Solar-assisted high-temperature heat pumps to achieve off-grid zero-carbon heating in industrial parks

Industrial heating constitutes over half of global energy use, posing a major barrier to deep decarbonization. Solar energy, as a flexible and cost-effective renewable source, is ideal for off-grid power and heat in industrial parks.
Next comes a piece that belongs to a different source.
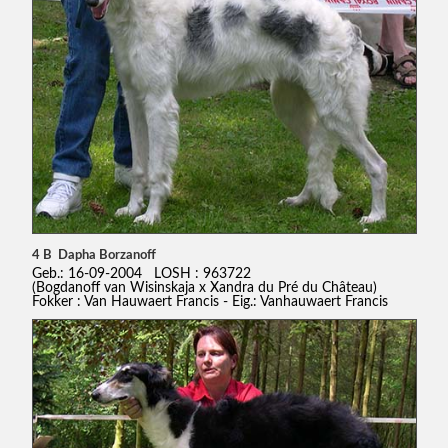
4 B Dapha Borzanoff
Geb.: 16-09-2004 LOSH : 963722
(Bogdanoff van Wisinskaja x Xandra du Pré du Château)
Fokker : Van Hauwaert Francis - Eig.: Vanhauwaert Francis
This study constructs and evaluates four solar-assisted pathways for delivering industrial heating by electrified heating: i) water-based photovoltaic-thermal with electric boiler (PV/T-EB), ii) water-based PV/T with high-temperature heat pump (PV/T + HTHP), iii) PV/T-direct-expansion heat pump with HTHP (PV/T-DXHP + HTHP), and iv) PV-powered air-source heat pump with HTHP (PV-ASHP + HTHP). A techno-economic assessment considering local weather, heat demand and system costs was conducted for four representative cities: Birmingham, Shanghai, Mumbai, and Los Angeles. Results show that heat pump-based systems have 50–67 % lower levelized cost of heat (LCOH) compared to PV/T-EB. Global climate and economic boundary conditions guide the selection of specific SAHP solutions. Water-based PV/T-HTHP and PV-ASHP + HTHP show the lowest LCOH ($0.028–0.042/kWh) for 80–100 °C applications in sunny regions (equatorial regions), while PV/T-DXHP + HTHP system offers the highest COP and lowest LCOH (0.046–0.056 $/kWh) for 100–160 °C heating in moderate solar zones. Although PV/T-EB shows the highest LCOH under current cost conditions, it may become favorable by 2035 (with a projected 30 % cost reduction) in areas with poor solar resources for high-temperature (>140 °C) applications, where it can also achieve lower life-cycle CO₂ emissions compared to solar-assisted heat pump (SAHP) systems. For higher temperature processes (>200 °C), additional technologies beyond the scope of this study will be required. In summary, this article highlights the overall advantages of SAHPs in global heating scenarios within the 80–160 °C range by comparing SAHPs, EBs, and gas boilers (GBs) in terms of performance, economics, and carbon emissions, thereby providing a theoretical reference for addressing the decarbonization of ∼30 % of industrial heating demand.